Khepera Sample from Mastering Our Cultural Identity
Mastering Our Cultural Identity is the core curriculum. It is a 5 unit course with assessments that challenges current notions and media portrayals of what it means to be African-American(student of color) in today’s society. Students are exposed to ideas and conceptual frameworks that successful African-Americans, historically and contemporary, have used to improve themselves and society as a whole. You can read more in the about section of this website.
UC Accredited Courses
1) African American Power in the US
This course is designed to explore how through resistance to enslavement, and the journey to power, African-Americans contributed to the intellectual, cultural, economic and moral development of American society. The course will follow African American history from the shores of West Africa and the kingdoms many of them left behind, through the middle passage onward through the fight for emancipation, dignity and the continued battle for justice. The course will offer critical insights on how cultural dynamics within a nation inadvertently contribute to the overall development of a young society. The course will also analyze how every milestone or development of one cultural group effects the trajectory and opportunity of another.

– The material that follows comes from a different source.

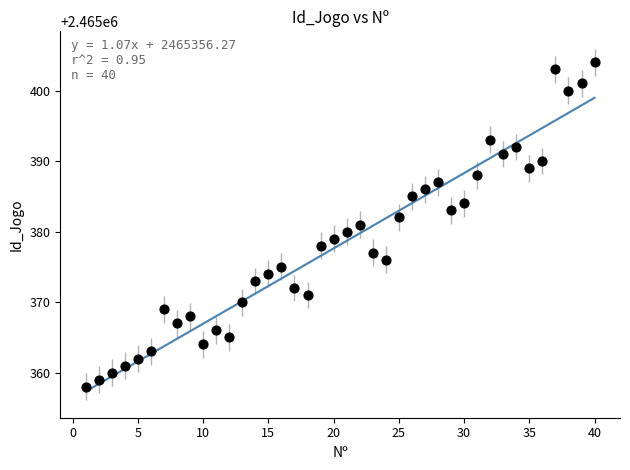

What is the range of X values (max minus min)?

39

Oftentimes in US History courses, African American history is designated to a chapter or two on slavery and then the civil rights movement. African American history is intellectually richer and offers much more to the understanding and analysis of how America has become the nation it is today. This history deserves at minimum a complete year during the American educational experience to explore the intersection between African Americans struggle for power and the formation of the United States of America.
2) World’s Great Men & Women of Color
This course looks at world history through the lens of individuals. It is historically evident that certain people have come along and changed the course of humanity by the sheer force of their courage, compassion, intellect, ambition or even desire for revenge. Students in this course understand how specific men and women of color, beginning in Ancient Egypt, have shaped the history and future of the world. Students understand and can articulate the correlation between ideas launched in antiquity and concepts societies stands on in the 21st century. Students are challenged to envision the world without these individuals and what might have been. By studying the biography of individuals students learn the history, culture and politics of the land the historical figures came from.
The emphasis on men and women of color is by design to highlight for all students the contributions made by figures unknown to them. In the formation of mainstream world history courses little light is shown on these important individuals for various reasons. Yet many scholarly and respected historians have lifted up the contributions of these historical men and women who have the potential to enlighten and inspire all children.
The key assignments in this course were designed to not only align with common core, but also with the latest in educational research. Assignment must emphasize more than historical dates and figures, but how those dates are actual ‘sign posts’ the mark historical progression. Students must synthesize the historical information they learn with what they understand today. In this course history is not a thing of the past but indeed a living lineage that must be understood. Analysis and critical thinking, and creative solution oriented skills are used most often for key assignments.
3) Mastering Our Cultural Identity
Mastering Our Cultural Identity: African American Male Image sits at the intersection of contemporary youth culture and media, historical data and the latest research in psychology and positive thinking. The course supports students as they explore the concept of cultural identity options, learn how successful individuals have managed their emotions and channeled their personal will to develop a positive sense of purpose in their roles in family and community.
Cultural identity is a key point of intervention for African American boys and young men, and Mastering Our Cultural Identity: African American Male Image focuses on creating opportunities that allow our students to make conscious, positive identity choices, thus better supporting academic trajectories, school engagement, and college and industry preparation for success during and after high school.
4) Revolutionary Literature
Revolutionary Literature draws on contemporary and historical literary and non-literary writings as students explore, analyze, discuss and write about the internal struggle with cultural identity that African Americans face. Students specifically explore how African-American men resist stereotypes in the United States and how to create their own identity, develop personal will and build their future. Students also learn through selected narratives how African-American men have managed their emotions and harnessed their personal will power to achieve their goals through reading, writing, and spoken word.